Set down every line of the data exactly, skipping the pictures.
□ □ □ □ □ □ □
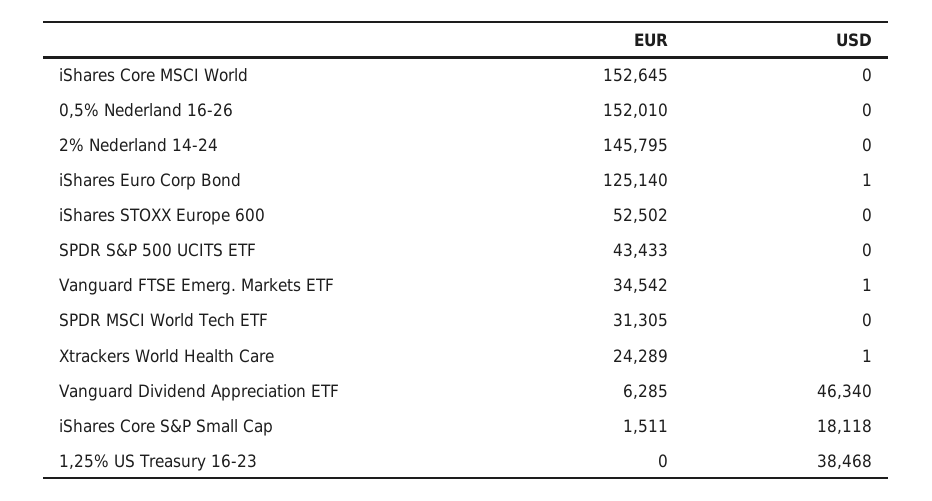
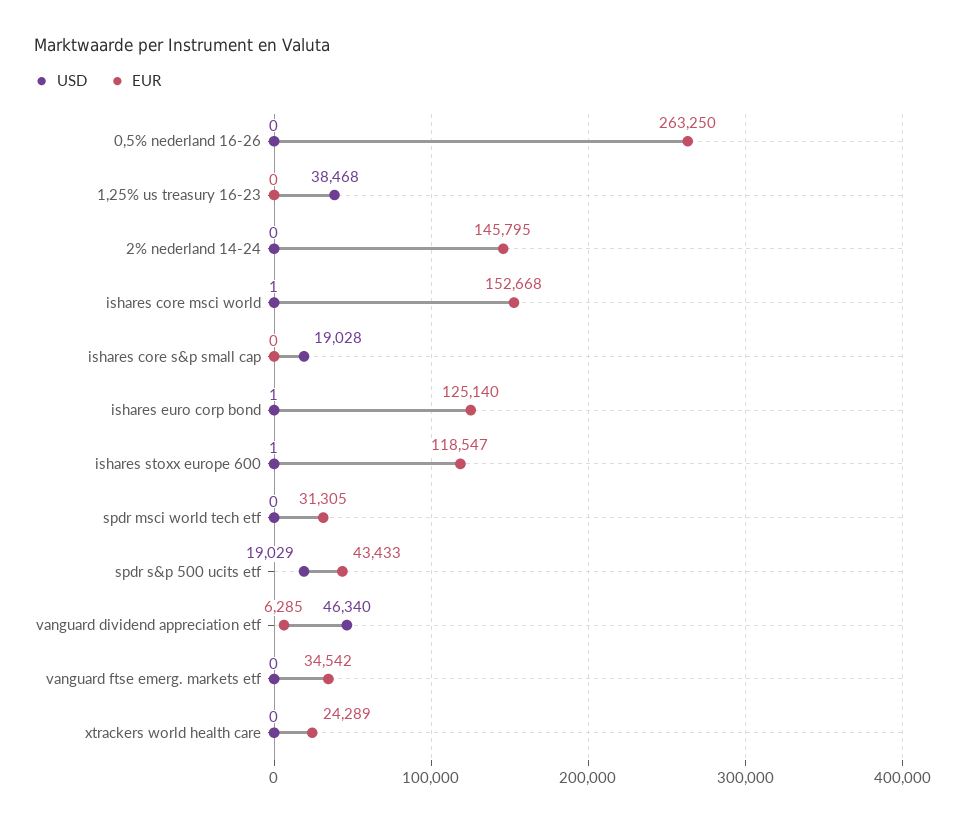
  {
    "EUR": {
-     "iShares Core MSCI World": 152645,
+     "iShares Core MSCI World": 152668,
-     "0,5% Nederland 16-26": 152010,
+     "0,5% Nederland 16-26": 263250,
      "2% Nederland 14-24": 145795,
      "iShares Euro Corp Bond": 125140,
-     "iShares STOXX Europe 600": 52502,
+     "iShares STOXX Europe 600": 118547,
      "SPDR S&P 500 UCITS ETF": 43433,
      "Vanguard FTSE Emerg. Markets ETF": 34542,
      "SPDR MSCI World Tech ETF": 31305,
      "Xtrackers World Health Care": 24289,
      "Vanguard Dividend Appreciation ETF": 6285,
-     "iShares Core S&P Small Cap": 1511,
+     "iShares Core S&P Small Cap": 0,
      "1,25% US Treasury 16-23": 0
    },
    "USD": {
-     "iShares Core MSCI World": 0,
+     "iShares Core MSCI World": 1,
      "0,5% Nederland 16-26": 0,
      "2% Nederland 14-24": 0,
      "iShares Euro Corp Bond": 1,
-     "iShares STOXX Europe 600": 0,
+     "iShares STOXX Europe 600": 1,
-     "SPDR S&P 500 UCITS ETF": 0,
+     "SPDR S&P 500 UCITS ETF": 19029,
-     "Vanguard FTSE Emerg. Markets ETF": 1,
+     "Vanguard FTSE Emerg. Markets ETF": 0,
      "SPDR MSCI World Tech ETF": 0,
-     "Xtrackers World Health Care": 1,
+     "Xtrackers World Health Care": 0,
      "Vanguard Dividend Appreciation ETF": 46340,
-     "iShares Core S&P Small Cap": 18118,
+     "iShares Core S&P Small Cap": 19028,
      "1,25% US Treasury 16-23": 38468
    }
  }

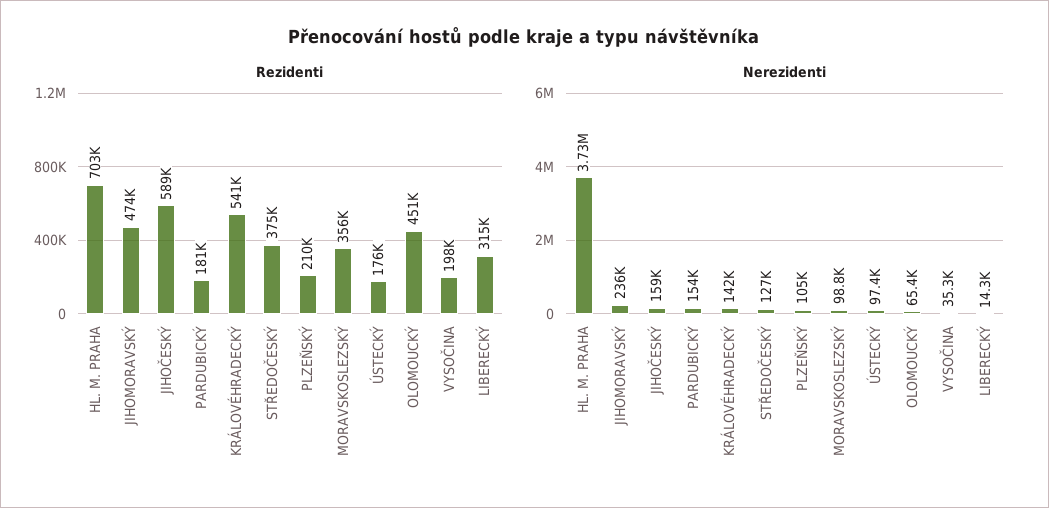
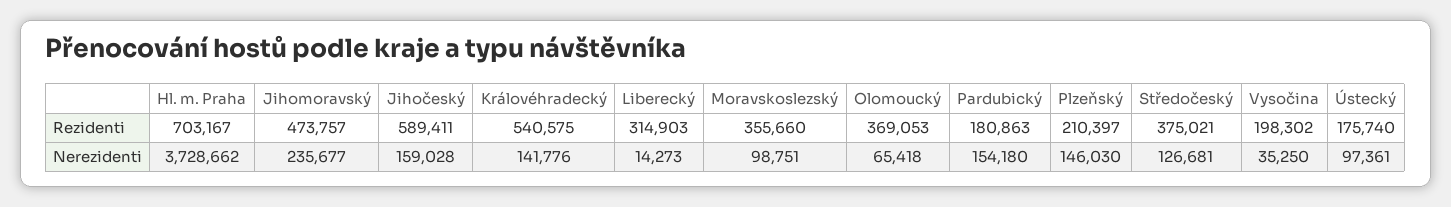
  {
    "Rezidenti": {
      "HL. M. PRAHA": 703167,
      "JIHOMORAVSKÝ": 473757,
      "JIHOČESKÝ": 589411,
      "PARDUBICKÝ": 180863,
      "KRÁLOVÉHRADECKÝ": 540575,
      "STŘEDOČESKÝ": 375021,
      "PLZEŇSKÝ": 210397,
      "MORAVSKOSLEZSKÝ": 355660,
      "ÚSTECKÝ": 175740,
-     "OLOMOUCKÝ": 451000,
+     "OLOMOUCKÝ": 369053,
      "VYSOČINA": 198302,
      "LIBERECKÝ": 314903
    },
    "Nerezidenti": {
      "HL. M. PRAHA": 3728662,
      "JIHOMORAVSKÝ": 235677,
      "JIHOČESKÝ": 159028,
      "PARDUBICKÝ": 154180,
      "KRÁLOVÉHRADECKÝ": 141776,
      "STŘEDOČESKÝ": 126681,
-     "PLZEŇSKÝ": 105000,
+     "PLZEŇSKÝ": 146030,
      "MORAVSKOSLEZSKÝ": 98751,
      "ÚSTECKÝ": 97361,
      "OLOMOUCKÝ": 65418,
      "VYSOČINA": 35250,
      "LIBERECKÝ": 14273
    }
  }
□ □ □ □ □ □ □
Response box
  {
    "EUR": {
-     "iShares Core MSCI World": 152645,
+     "iShares Core MSCI World": 152668,
-     "0,5% Nederland 16-26": 152010,
+     "0,5% Nederland 16-26": 263250,
      "2% Nederland 14-24": 145795,
      "iShares Euro Corp Bond": 125140,
-     "iShares STOXX Europe 600": 52502,
+     "iShares STOXX Europe 600": 118547,
      "SPDR S&P 500 UCITS ETF": 43433,
      "Vanguard FTSE Emerg. Markets ETF": 34542,
      "SPDR MSCI World Tech ETF": 31305,
      "Xtrackers World Health Care": 24289,
      "Vanguard Dividend Appreciation ETF": 6285,
-     "iShares Core S&P Small Cap": 1511,
+     "iShares Core S&P Small Cap": 0,
      "1,25% US Treasury 16-23": 0
    },
    "USD": {
-     "iShares Core MSCI World": 0,
+     "iShares Core MSCI World": 1,
      "0,5% Nederland 16-26": 0,
      "2% Nederland 14-24": 0,
      "iShares Euro Corp Bond": 1,
-     "iShares STOXX Europe 600": 0,
+     "iShares STOXX Europe 600": 1,
-     "SPDR S&P 500 UCITS ETF": 0,
+     "SPDR S&P 500 UCITS ETF": 19029,
-     "Vanguard FTSE Emerg. Markets ETF": 1,
+     "Vanguard FTSE Emerg. Markets ETF": 0,
      "SPDR MSCI World Tech ETF": 0,
-     "Xtrackers World Health Care": 1,
+     "Xtrackers World Health Care": 0,
      "Vanguard Dividend Appreciation ETF": 46340,
-     "iShares Core S&P Small Cap": 18118,
+     "iShares Core S&P Small Cap": 19028,
      "1,25% US Treasury 16-23": 38468
    }
  }

  {
    "Rezidenti": {
      "HL. M. PRAHA": 703167,
      "JIHOMORAVSKÝ": 473757,
      "JIHOČESKÝ": 589411,
      "PARDUBICKÝ": 180863,
      "KRÁLOVÉHRADECKÝ": 540575,
      "STŘEDOČESKÝ": 375021,
      "PLZEŇSKÝ": 210397,
      "MORAVSKOSLEZSKÝ": 355660,
      "ÚSTECKÝ": 175740,
-     "OLOMOUCKÝ": 451000,
+     "OLOMOUCKÝ": 369053,
      "VYSOČINA": 198302,
      "LIBERECKÝ": 314903
    },
    "Nerezidenti": {
      "HL. M. PRAHA": 3728662,
      "JIHOMORAVSKÝ": 235677,
      "JIHOČESKÝ": 159028,
      "PARDUBICKÝ": 154180,
      "KRÁLOVÉHRADECKÝ": 141776,
      "STŘEDOČESKÝ": 126681,
-     "PLZEŇSKÝ": 105000,
+     "PLZEŇSKÝ": 146030,
      "MORAVSKOSLEZSKÝ": 98751,
      "ÚSTECKÝ": 97361,
      "OLOMOUCKÝ": 65418,
      "VYSOČINA": 35250,
      "LIBERECKÝ": 14273
    }
  }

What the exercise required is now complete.